Mozart was born in Salzburg Austria, the youngest of seven children of Leopold and Maria Pertl Mozart. Five of their children had died in infancy, leaving Wolfgang and his sister Maria Anna, called Nannerl. At four, Wolfgang began participating in his seven-year-old sister’s music lessons with their father. Within two years, the children were playing in public, touring Europe as child prodigies. Wolfgang wrote his first symphony at the age of eight. After a time in Italy with his father, Wolfgang grew restless with his position in Salzburg and travelled around the continent looking for employment. Defeated, he returned to Salzburg and worked as court organist. In 1781 he decamped to Vienna where he took on freelance work and married Constanze Weber. In 1787, Emperor Joseph appointed Mozart “chamber composer” after the death of Gluck. The job was part-time and low pay. Often in debt, Mozart travelled often to earn money. During this time, although he was dogged by he did some of his best work including The Magic Flute and the unfinished Requiem. Wolfgang Amadeus Mozart composed over 600 works, including symphonies, operas, concertos, string ensembles, and church music. At the time of his death at the age of thirty-five, he was considered one of the greatest composers.

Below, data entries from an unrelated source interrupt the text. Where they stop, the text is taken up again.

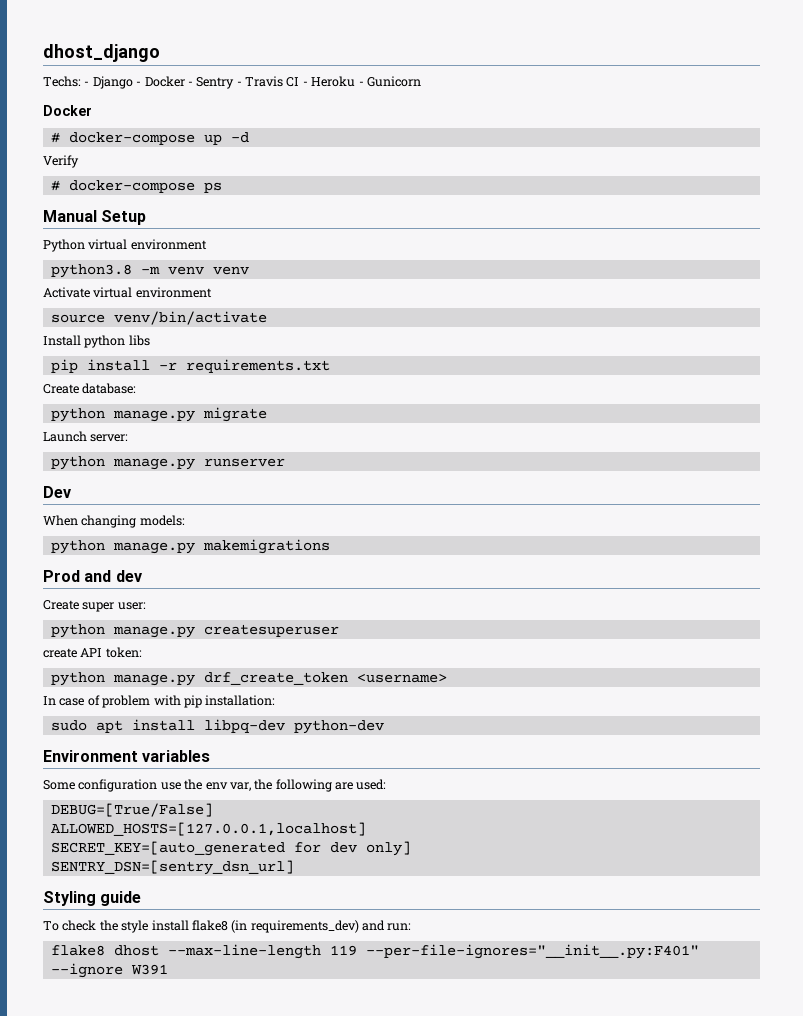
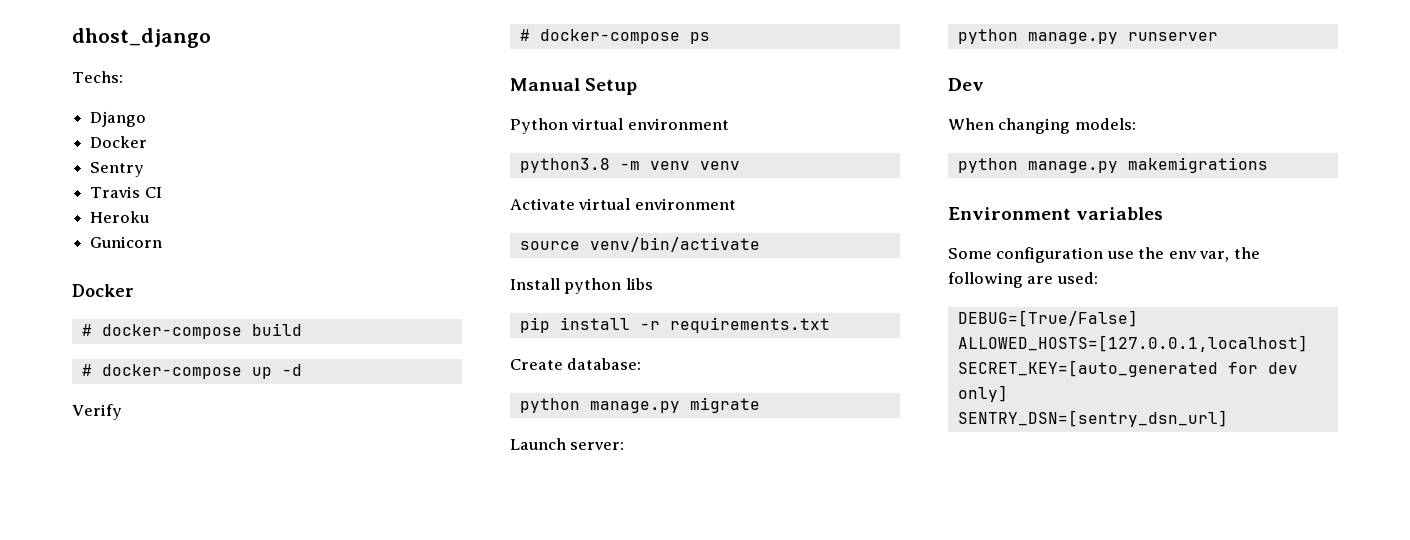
[84,81,90,86] - -> (123, 77) //
[136,76,193,87] - Docker - -> [90,136,148,148] // Docker //
[236,81,242,86] - -> (145, 169) //
[302,81,308,86] - -> (162, 192) //
[358,81,364,86] - -> (150, 217) //
(92, 110) none -> [81,323,302,339] // # docker-compose build
[43,570,142,582] [43,600,146,612] [50,624,339,638] [43,647,142,658] [50,672,447,686] [43,695,276,708] [50,719,384,734] // Prod and dev // Create super user: // python manage.py createsuperuser // create API token: // python manage.py drf_create_token <username> // In case of problem with pip installation: // sudo apt install libpq-dev python-dev -> (1268, 165) none
[43,891,142,906] [43,920,412,933] [50,944,699,959] [50,963,168,978] // Styling guide // To check the style install flake8 (in requirements_dev) and run: // flake8 dhost --max-line-length 119 --per-file-ignores="__init__.py:F401" --ignore W391 -> (1228, 418) none

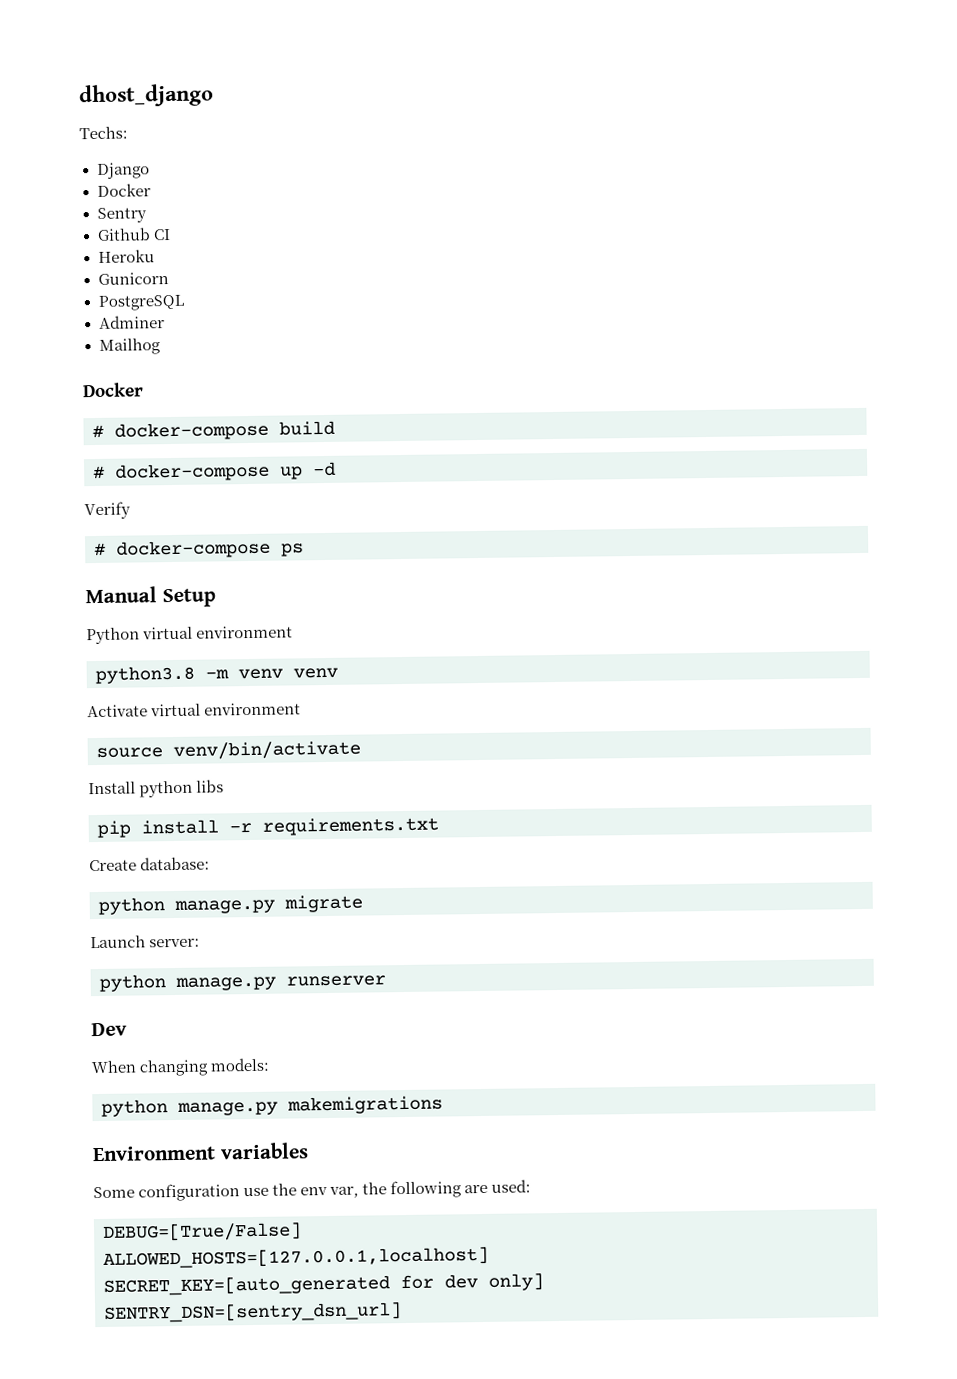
[90,186,141,198] Travis -> [96,227,151,241] Github
(163, 242) none -> [97,294,185,311] [98,315,165,329] [98,338,161,355] // PostgreSQL // Adminer // Mailhog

The plot of Amadeus springs from the rumor that Antonio Salieri was responsible for the death of the musical genius who was his rival. At the time, some said Mozart believed that he was being poisoned, and after his death it was whispered that Salieri was the culprit. These lingering accusations may have contributed to Salieri’s nervous breakdowns late in life. There was also a story that freemasons, angered by the betrayal of their rites in The Magic Flute, may have had a venomous hand in his death. Despite these lurid theories, there is little evidence that Mozart died by poison.

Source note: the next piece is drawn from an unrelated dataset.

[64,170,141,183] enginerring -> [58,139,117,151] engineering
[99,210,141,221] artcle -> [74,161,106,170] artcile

Contemporary accounts of the months leading to Mozart’s death are contradictory. He had been ill for some time, but some say he seemed to be recovering. There are conflicting reports about his state of mind as he toiled away at the Requiem that was left unfinished when he passed. Was he desperately ill and despairing as family and friends reported, or as cheerful and hopeful as his letters written shortly before his death indicated? Did he really say that he was writing the Requiem for his own funeral Mass?

The actual cause of Mozart’s death remains a mystery. While ill, he travelled to Prague to conduct the performance of La Clemenza di Tito. When he returned, he conducted the premiere of The Magic Flute. The composer suffered from reoccurrences of rheumatic fever, which could have led to his demise. The parish registry notes that at the time of his death he was covered with bumps. At that time, Europe was reporting cases of the plague. He was a hypochondriac and could have misused patient medicines. His sister-in-law suggested he was the victim of medical malpractice. The composer had fallen several times the year before his death. In 1994, an examination of what appears to be Mozart’s skull shows evidence of a lingering subdural hematoma, perhaps a result of those falls. Even more recent investigations have pointed to a possible runaway streptococcus infection.

Much has been made of the humble quality of his funeral, implying that somehow Mozart left this world out of favor with royalty. Actually, this was the norm for contemporary interments.